La Policía investiga una agresión sexual en sanfermines: en un piso en Pamplona
La Policía Municipal de Pamplona investiga una agresión sexual denunciada este viernes por la noche, en el quinto día de los Sanfermines. Según han confirmado las autoridades, los hechos ocurrieron en un domicilio particular de la ciudad y, por el momento, no hay detenidos. Se trata de la primera agresión considerada de alta intensidad —según el protocolo establecido por el Ayuntamiento— desde que comenzaron las fiestas, el pasado 6 de julio.
Este caso se suma a otras siete agresiones sexuales de baja intensidad, en su mayoría tocamientos, registradas hasta este sábado. Por estas últimas, ocho personas han sido detenidas desde el inicio de las celebraciones.
En respuesta a este nuevo caso, la Junta de Portavoces del Ayuntamiento de Pamplona ha emitido este domingo una declaración institucional en la que expresa su “total rechazo y condena” a la agresión. Además, ha mostrado su “apoyo y solidaridad con la víctima y su entorno”, subrayando el máximo respeto a su intimidad y derechos.
Desde el consistorio se recuerda que este tipo de agresiones se encuadran en el segundo nivel del protocolo de respuesta institucional, que distingue tres categorías según la gravedad del acto. En el caso de agresiones sexuales con o sin penetración —como la ahora investigada—, es el movimiento feminista quien lidera la respuesta ciudadana, organizando actos públicos de denuncia. Para este caso, la concentración de repulsa ha sido convocada este domingo a las 21:00 horas en la Plaza del Castillo.
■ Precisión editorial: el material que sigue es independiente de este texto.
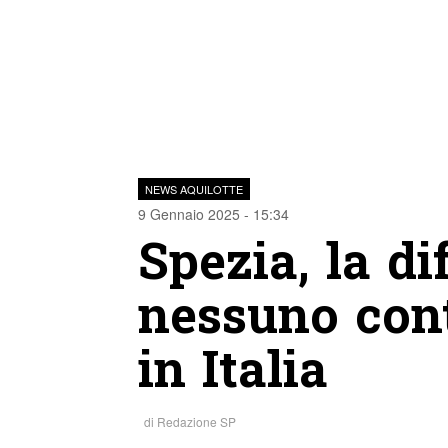
NEWS AQUILOTTE
9 Gennaio 2025 - 15:34
Spezia, la d
nessuno cont
in Italia
di
Redazione SP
En la declaración, el Ayuntamiento también hace un llamamiento a la ciudadanía para romper con el modelo cultural que protege al agresor y culpa a la víctima, y pide a los hombres un compromiso activo para erradicar las violencias machistas y avanzar hacia una igualdad real. La concejala de Igualdad, Zaloa Basabe, ya explicó el pasado 10 de julio que la política municipal pasa por informar siempre de las agresiones, sea cual sea su gravedad, en un esfuerzo por visibilizar y combatir todas las formas de violencia sexual.
Pamplona mantiene desde 2017 este protocolo, impulsado tras la violación grupal de ‘La Manada’, que supuso un antes y un después en el abordaje institucional de estas situaciones durante los Sanfermines.